Why Not Just a Large Language model?
Text goes in, code comes out. Simple, right?
In The Future of Software, I wrote that to build a platform that enables anyone to create custom software applications, we’re not taking the mainstream approach of just using a LLM (large language model) end-to-end. But LLMs have demonstrated amazing performance across many different tasks, including the generation of code. So why take a different approach? Recall that our mission at Durable is to empower anyone, regardless of their ability to read or write code, to build custom software applications just by interactively describing what they need. The AI that powers such an experience needs to generate software applications that work without users having to verify or correct the code. It also needs to precisely understand what users want by asking the right questions and validating its assumptions. LLMs currently cannot reliably produce error-free outputs. They also cannot reliably and actively clarify intent through Q&A. And we don’t think these shortcomings are temporary.

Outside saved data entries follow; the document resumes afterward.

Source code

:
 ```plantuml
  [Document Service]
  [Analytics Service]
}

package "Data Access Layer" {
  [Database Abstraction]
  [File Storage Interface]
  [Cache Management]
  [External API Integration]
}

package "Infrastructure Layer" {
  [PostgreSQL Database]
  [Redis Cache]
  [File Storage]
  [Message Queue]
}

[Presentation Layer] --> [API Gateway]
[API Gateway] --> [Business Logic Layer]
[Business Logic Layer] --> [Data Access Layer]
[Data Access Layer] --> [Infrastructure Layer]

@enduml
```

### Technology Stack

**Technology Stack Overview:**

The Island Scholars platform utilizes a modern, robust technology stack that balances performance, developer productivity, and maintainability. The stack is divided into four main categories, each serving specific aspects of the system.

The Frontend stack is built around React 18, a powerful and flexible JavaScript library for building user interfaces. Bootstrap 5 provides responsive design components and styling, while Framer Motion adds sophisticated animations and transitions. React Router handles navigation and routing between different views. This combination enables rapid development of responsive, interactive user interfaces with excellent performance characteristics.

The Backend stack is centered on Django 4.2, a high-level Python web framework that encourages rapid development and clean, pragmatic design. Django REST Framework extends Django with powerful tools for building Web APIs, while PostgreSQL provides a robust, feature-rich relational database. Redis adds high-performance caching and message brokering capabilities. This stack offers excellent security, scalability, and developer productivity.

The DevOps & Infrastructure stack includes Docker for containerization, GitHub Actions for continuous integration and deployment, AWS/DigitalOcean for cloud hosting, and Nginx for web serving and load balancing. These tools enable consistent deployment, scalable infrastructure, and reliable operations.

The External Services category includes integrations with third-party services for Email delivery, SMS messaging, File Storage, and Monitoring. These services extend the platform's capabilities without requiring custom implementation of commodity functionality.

LLMs are a modern twist on an old concept. They are distant descendants of N-gram-based language models of the 1950s. These N-gram models were trained to predict the next word (or token) of a sentence, given everything before it (in practice, text prediction models only see a limited history of the preceding language). In comparison to these old models, today’s LLMs are gargantuan. But they’re trained for the same objective: to predict the next word (or token) given the preceding text. Nearly all modern LLMs are based on the transformer architecture, first published in the seminal 2017 paper from Google. When trained on massive corpora of internet text with the simple next-token-prediction objective, the success of transformer-based LLMs on a broad array of tasks has been one of the biggest surprises of the past few years. LLM-generated content is now so prevalent on the internet that it’s interfering with the training of new models.
But LLMs also have peculiar shortcomings: they hallucinate facts, concoct events that didn’t happen, unpredictably ignore parts of their inputs, make hidden assumptions, and are sensitive to the structure of the input language. When the output of an LLM is used for entertainment or brainstorming, or if the user can spot errors and use trial and error to correct them, these failure modes are inconsequential. But if the output is a software application, the bar is much higher. It must be functional and demonstrably correct without requiring users to read and correct the code line by line.
Consider how modern compilers take high-level programming languages as input and generate machine code. There was a time when human programmers wrote this machine code directly (or punched it into cards). But modern compilers elevated programming to higher-level languages: no one verifies the machine code generated by compilers anymore. This is possible because high-level programming languages are formal languages. Natural language is not. It is ambiguous, equivocal, and infinitely flexible. For example, there are many ways to interpret and satisfy the request: “build a web app that lets users review and discuss books they’ve read”. To empower anyone to build software applications simply by describing them in natural language, we must first concretize their intent. This means taking high-level and possibly vague natural language inputs and turning them into concrete, feasible requirements interactively with the user in the loop. The AI that enables this must ask questions about missing information or potential conflicts and issues. It must make reasonable assumptions but explicitly communicate them. And finally, it must demonstrate to users that their intent is correctly understood and that they can trust the generated software application.
Many argue that today’s LLMs will exhibit these capabilities and much more, if provided plenty of high quality data and compute for training. But we think this fixation on end-to-end LLMs is misguided, just like how it was once erroneously thought futile to work on anything but n-grams. And in looking beyond LLMs, we’re not alone. We believe that the AI needed to power our product will be custom-built to concretize user intent and generate working software applications. It will be made of an ensemble of components, some of which will use custom LLMs to process language or generate code. Other components will be specialized to ensure that the assembled code is functional and correct when run within an ecosystem of users, APIs, and services. Rather than generating code token-by-token, its output will be the result of planning over a learned world-model, considering many simultaneous possible paths to a solution. Such an ensemble of components will need an explicit representation of what is known and what isn’t, and the ability to formulate good questions and know when and how to ask them.
Consequently, our approach to Durable’s AI is fundamentally different from the status-quo. Durable’s AI is built solely to interactively concretize, and then satisfy a user’s requirements by building working software applications. It does this by planning over a learned world model in the joint space of natural language and code. It generates an application only when it has concretized the user’s intent against an explicit representation of what it knows. Otherwise it asks questions to learn new skills or acquire missing knowledge. It’s built using neuro-symbolic AI: combining the strengths of custom LLMs in dealing with the flexibility and ambiguity of natural language with the reasoning power and explainability of purpose-built symbolic AI.
This is a technically difficult approach. Unlike LLMs, where the primarily bottleneck is in scaling training data and compute, the challenges for neuro-symbolic approaches also include planning engines and complex model architectures. But as the means to deliver our product vision, where custom, flexible, and durable software is democratized and accessible to everyone, we consider it the only path forward.